In Francia, a seguito di una protesta pubblica, di un’ondata di insulti e di minacce senza precedenti, Decathlon, il famoso rivenditore di abbigliamento sportivo, ha dovuto sospendere la vendita di hijab per le donne che fanno attività fisica. I politici locali, infatti, hanno dichiarato che l’indumento contraddice i valori laici del Paese, suggerendo quindi il boicottaggio del prodotto.
L’hijab, già venduto dall’azienda in Marocco, è un oggetto che era – ed è ancora – ampiamente sostenuto dal colosso francese che porta avanti l’obiettivo di rendere lo sport accessibile a tutte le donne del mondo, così come ha sostenuto il portavoce Xavier Rivoire alla radio di RTL aggiungendo che Decathlon stesse prendendo la decisione di non commercializzare più il prodotto in terra francese in questo determinato momento. La questione su come le donne musulmane vestono in pubblico ha spesso alimentato le polemiche nel Paese di Macron che, infatti, l’11 aprile del 2011, è stato il primo in Europa a bandire il velo islamico integrale nei luoghi pubblici. L’amministrazione che ha introdotto il divieto, ai tempi, aveva Nicolas Sarkozy come Presidente, il quale ha spesso affermato che i veli opprimono le donne e qualsiasi di questi indumenti, quindi anche l’hijab, non sono i benvenuti.

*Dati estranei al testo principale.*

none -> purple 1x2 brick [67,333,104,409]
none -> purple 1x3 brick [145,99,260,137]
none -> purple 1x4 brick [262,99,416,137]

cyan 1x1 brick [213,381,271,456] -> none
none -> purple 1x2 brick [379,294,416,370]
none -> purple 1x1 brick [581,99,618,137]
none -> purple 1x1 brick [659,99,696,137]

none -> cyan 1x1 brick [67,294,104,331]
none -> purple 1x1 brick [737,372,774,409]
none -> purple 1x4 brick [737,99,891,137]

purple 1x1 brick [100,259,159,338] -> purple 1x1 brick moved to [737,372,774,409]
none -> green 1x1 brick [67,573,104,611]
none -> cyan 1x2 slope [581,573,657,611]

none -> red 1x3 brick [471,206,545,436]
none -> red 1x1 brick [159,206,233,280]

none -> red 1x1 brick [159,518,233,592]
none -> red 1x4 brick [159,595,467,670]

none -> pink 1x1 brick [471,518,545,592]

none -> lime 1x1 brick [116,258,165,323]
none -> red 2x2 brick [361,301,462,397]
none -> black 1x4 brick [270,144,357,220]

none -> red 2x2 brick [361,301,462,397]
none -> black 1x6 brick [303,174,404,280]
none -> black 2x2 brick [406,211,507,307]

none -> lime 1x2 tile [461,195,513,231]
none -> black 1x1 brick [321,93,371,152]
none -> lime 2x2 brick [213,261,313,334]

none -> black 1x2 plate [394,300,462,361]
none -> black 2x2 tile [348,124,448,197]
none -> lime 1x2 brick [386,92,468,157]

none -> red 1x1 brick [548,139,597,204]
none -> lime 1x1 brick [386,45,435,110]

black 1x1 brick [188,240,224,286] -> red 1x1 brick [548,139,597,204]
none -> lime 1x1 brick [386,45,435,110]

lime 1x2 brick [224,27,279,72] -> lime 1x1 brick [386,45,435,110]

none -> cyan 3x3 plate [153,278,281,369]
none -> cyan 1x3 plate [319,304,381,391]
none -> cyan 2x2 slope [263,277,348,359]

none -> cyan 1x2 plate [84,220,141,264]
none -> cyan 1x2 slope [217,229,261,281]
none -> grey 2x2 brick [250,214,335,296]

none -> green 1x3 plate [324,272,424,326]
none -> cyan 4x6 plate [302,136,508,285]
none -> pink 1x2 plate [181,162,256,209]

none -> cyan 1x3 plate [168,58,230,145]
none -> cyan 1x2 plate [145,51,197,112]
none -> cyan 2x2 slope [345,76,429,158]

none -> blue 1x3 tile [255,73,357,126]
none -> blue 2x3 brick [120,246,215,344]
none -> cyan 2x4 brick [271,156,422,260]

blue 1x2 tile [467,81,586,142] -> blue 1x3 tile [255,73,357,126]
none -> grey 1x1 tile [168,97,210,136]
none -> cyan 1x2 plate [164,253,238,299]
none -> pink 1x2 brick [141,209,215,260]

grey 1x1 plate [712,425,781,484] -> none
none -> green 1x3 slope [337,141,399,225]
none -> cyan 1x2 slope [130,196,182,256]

L’oggetto in questione, un velo semplice e leggero che va a coprire soltanto i capelli e non il viso, doveva essere messo in vendita, a partire dal mese di marzo, in quarantanove Paesi e già commercializzato in Francia, venduto da Nike, dal 2017. Il Ministro della Salute Agnès Buzyn, tuttavia, ha dichiarato che, sebbene un prodotto simile non sia vietato nel suo Stato, è una visione di donne che non condivido, preferirei se un marchio francese non promuovesse il velo.
Anche la portavoce del partito della République en Marche, Aurman Bergé, il partito di maggioranza, ha affrontato la questione su Twitter, suggerendo un boicottaggio: La mia scelta di donna e cittadino sarà quella di non fidarmi più di un marchio che si distacca dai nostri valori, ha affermato, ma non è mancata la risposta di Decathlon. Il nostro obiettivo è semplice: offrire alle donne che corrono con un hijab spesso inadatto, un prodotto sportivo adatto, senza giudizio. Le reazioni violente che si sono scatenate come conseguenza anche di queste parole, però, hanno spinto il brand ad andare oltre il – normale – desiderio di soddisfare le esigenze delle proprie clienti.
Attraverso rigide leggi per la laicità, la Francia sostiene che qualsiasi simbolo religioso esposto non preservi la neutralità richiesta a studenti e lavoratori del settore pubblico. Non a caso, il velo musulmano, anche se permesso negli spazi pubblici, è stato bandito nelle scuole statali e in qualche edificio pubblico dal 2004. A partire dal 2016, poi, alcune regioni hanno negato anche il burkini, un costume da bagno intero, ma entrambi i divieti sono stati in seguito dichiarati illegali dalla corte francese. Questi episodi hanno spinto molti gruppi per i diritti ad accusare la nazione di islamofobia e di stigmatizzare le donne musulmane dopo aver già vietato la copertura integrale nel 2010.
La Corte Europea dei Diritti dell’Uomo, in cambio, ha confermato il divieto il 2 luglio 2014, dopo che una donna francese di 24 anni si era rivolta a essa sostenendo che tale provvedimento violasse la sua libertà di religione e di espressione. Intanto, la maggior parte della popolazione – compresi tanti musulmani – è d’accordo con il governo quando descrive il velo come un affronto ai valori della società, mentre i critici fuori dal territorio dicono che si tratti di una violazione delle libertà individuali.
Seppur l’utilizzo dell’hijab e di questi indumenti in generale possa non essere condiviso per il suo significato o per il concetto culturale spesso a esso legato, obbligare una persona a non indossare un determinato abito ha lo stesso significato dell’imporre a una donna – quando è imposto – un certo indumento. Il rispetto verso l’altro e verso una cultura non propria dovrebbe essere posto al di sopra del pensiero che si ha, di quello che potrebbe essere considerato persino inaccettabile. Se una donna usa l’hijab e non vuole toglierlo, troverà comunque il modo di indossarlo, anche quando svolge attività sportiva. Di certo, un progresso nella società e tra i singoli, finalizzato alla tolleranza, non si può ottenere attraverso divieti e riducendo la libertà di pensiero. Al contrario, la possibilità di scegliere dovrebbe essere sempre assicurata.